Totem Ocean Trailer Express plans to convert two diesel-powered roll-on, roll-off ships to burn liquefied natural gas on TOTE’s service between the Pacific Northwest and Alaska.
The company is converting its Orca-class ships under a Coast Guard waiver from Marpol Annex VI, which requires ships to burn low-sulfur fuel or LNG or use other measures within an emissions control area extending 200 nautical miles from the coast.
The ECA requirement took effect Aug. 1. TOTE’s waiver extends until September 2016. The company plans to perform the conversion at sea, without interruption to its service schedule.
Because the ships operate entirely within the emissions control area, converting them to LNG means the vessels will exceed regulatory compliance for the rest of their service lives.

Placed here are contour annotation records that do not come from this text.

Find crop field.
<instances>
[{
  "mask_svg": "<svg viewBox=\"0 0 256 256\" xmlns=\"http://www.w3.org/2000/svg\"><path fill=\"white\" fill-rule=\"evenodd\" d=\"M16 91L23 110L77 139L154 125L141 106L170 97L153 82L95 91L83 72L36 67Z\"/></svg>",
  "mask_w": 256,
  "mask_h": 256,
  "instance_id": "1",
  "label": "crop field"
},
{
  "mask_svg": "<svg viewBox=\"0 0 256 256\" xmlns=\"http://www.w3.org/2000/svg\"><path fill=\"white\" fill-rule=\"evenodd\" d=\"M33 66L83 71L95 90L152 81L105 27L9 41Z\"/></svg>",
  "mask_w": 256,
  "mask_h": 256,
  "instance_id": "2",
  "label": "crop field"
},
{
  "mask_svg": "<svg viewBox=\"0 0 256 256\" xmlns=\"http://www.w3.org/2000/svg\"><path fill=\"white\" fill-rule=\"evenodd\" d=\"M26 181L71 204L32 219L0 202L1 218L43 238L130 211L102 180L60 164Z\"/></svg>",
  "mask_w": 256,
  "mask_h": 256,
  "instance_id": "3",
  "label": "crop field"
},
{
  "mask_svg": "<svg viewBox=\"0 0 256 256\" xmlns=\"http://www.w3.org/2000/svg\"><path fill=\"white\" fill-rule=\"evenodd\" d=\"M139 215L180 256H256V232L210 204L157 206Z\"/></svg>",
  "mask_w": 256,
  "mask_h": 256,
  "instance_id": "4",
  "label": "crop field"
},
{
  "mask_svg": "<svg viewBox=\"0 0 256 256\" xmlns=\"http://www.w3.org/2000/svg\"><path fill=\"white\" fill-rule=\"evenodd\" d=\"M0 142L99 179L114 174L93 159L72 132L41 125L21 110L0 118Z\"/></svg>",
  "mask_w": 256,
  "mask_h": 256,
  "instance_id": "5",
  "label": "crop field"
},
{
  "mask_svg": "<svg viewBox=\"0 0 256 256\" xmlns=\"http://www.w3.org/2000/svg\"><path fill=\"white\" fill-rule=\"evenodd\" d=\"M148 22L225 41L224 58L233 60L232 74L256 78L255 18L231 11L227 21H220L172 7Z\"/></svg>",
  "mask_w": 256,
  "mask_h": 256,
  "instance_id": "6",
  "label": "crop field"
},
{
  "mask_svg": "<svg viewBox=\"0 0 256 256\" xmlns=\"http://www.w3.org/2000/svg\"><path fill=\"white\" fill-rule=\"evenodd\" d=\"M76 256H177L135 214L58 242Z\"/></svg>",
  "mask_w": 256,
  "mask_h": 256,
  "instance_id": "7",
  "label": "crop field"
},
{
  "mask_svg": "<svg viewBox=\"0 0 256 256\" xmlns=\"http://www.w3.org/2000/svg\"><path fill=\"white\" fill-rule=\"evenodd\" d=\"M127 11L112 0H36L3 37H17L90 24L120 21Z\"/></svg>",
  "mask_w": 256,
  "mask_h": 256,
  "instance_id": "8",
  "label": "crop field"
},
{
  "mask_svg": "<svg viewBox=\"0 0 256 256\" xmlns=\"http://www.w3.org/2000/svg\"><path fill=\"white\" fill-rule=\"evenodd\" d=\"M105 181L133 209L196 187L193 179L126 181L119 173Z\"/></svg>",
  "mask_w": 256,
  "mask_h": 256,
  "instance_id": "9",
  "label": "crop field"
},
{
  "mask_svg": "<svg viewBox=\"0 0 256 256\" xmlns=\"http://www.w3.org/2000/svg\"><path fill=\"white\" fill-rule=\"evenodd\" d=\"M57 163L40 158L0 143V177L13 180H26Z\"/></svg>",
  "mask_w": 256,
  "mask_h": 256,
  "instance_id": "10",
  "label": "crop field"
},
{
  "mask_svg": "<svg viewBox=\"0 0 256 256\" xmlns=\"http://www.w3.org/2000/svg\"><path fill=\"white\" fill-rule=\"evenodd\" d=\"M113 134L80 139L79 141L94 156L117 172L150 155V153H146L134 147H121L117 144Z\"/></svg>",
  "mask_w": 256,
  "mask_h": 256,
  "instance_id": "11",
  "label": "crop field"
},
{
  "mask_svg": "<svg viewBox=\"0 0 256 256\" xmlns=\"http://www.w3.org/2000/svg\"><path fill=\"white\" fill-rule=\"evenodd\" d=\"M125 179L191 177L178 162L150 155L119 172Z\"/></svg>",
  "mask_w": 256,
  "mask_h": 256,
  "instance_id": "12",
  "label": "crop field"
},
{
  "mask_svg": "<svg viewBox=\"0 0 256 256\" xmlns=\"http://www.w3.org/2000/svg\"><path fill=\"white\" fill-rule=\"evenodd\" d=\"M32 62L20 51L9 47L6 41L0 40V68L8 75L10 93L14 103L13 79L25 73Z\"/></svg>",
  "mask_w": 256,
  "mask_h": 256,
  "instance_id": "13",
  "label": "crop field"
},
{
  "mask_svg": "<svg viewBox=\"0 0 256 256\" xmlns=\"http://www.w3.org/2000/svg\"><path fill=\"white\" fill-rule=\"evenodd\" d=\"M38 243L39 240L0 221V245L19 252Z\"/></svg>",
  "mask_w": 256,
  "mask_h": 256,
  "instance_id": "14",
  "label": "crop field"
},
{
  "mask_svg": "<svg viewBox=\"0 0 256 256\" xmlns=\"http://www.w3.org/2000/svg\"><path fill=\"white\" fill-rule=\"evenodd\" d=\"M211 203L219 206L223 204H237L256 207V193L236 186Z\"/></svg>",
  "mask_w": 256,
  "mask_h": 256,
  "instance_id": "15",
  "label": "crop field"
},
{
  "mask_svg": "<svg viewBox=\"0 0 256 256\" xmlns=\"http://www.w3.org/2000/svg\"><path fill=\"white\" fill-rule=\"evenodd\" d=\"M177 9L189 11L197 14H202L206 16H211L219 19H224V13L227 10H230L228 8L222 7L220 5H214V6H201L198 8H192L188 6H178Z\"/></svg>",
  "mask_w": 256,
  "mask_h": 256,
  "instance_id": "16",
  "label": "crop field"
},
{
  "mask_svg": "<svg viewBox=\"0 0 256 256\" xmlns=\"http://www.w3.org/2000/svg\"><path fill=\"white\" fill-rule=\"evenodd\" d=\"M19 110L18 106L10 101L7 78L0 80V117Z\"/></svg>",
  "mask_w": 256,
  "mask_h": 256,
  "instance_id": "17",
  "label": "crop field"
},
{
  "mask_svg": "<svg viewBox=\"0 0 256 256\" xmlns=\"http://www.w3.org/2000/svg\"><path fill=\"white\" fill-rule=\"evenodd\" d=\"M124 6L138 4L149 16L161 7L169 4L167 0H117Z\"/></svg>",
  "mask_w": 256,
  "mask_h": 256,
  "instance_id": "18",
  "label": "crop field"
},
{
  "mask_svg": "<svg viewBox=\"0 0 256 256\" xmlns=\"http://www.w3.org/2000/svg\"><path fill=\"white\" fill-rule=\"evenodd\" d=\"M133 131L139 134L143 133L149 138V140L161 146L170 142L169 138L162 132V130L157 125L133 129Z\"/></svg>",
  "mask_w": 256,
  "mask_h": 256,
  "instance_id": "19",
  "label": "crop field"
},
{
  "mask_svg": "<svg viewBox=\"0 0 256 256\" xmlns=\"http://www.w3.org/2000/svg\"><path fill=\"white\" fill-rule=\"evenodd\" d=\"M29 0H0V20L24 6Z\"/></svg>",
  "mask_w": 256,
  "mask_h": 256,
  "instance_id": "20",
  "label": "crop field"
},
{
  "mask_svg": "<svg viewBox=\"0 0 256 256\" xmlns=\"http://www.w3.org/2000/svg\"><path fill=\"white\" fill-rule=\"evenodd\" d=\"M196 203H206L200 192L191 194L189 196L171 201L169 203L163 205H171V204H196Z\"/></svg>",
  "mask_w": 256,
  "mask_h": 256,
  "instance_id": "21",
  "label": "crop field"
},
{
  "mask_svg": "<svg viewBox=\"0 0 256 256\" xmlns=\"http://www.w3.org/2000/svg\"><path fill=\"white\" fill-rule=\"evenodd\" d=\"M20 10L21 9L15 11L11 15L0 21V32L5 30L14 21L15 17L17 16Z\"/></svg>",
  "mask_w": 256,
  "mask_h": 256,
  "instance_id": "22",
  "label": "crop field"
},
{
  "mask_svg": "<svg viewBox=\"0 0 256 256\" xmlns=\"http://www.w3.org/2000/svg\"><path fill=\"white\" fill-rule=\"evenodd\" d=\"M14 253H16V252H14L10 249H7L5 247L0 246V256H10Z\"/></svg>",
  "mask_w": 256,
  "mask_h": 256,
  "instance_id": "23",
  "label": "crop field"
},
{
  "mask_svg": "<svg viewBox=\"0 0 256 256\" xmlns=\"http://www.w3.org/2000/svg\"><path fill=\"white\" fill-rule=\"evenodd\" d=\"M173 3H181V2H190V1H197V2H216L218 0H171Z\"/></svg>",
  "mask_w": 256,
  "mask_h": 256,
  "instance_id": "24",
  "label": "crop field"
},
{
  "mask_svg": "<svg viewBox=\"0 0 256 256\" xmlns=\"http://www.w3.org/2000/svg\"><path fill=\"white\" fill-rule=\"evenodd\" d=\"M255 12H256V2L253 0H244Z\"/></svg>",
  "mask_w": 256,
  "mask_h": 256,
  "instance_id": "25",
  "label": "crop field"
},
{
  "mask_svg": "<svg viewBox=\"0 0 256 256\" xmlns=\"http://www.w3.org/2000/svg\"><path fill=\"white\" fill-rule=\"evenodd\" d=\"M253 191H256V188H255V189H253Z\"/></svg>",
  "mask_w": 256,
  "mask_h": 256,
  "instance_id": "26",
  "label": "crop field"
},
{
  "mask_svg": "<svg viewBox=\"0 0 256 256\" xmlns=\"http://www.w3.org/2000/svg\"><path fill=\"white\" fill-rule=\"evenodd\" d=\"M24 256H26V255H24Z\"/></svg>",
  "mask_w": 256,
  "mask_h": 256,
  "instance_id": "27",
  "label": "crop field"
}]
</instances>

After their conversion to LNG, the vessels will exceed the sulfur reduction goals of the ECA by 95 percent and achieve "significant emissions reductions" in particulate matter, nitrogen oxide, and carbon dioxide, the company said.
The ships, the Midnight Sun and North Star, were built in 2003. They carry up to 600 forty-foot-equivalent units of containers and 220 vehicles.
TOTE said it believes that this will be the first conversion in the world of vessels of this type. TOTE said shoreside LNG facilities that will be built to support its operations could also help other transportation industries in Puget Sound in converting to LNG.
TOTE’s conversion to cleaner-burning LNG drew praise from the Coalition for Responsible Transportation, representing importers, trucking companies and ocean carriers that have worked with ports to implement clean-air programs.
“The expansion of LNG technology to ocean vessels is truly a game-changer from an emission reduction perspective,” said CRT Chairman Rick Gabrielson, director of international transportation at Target Corp.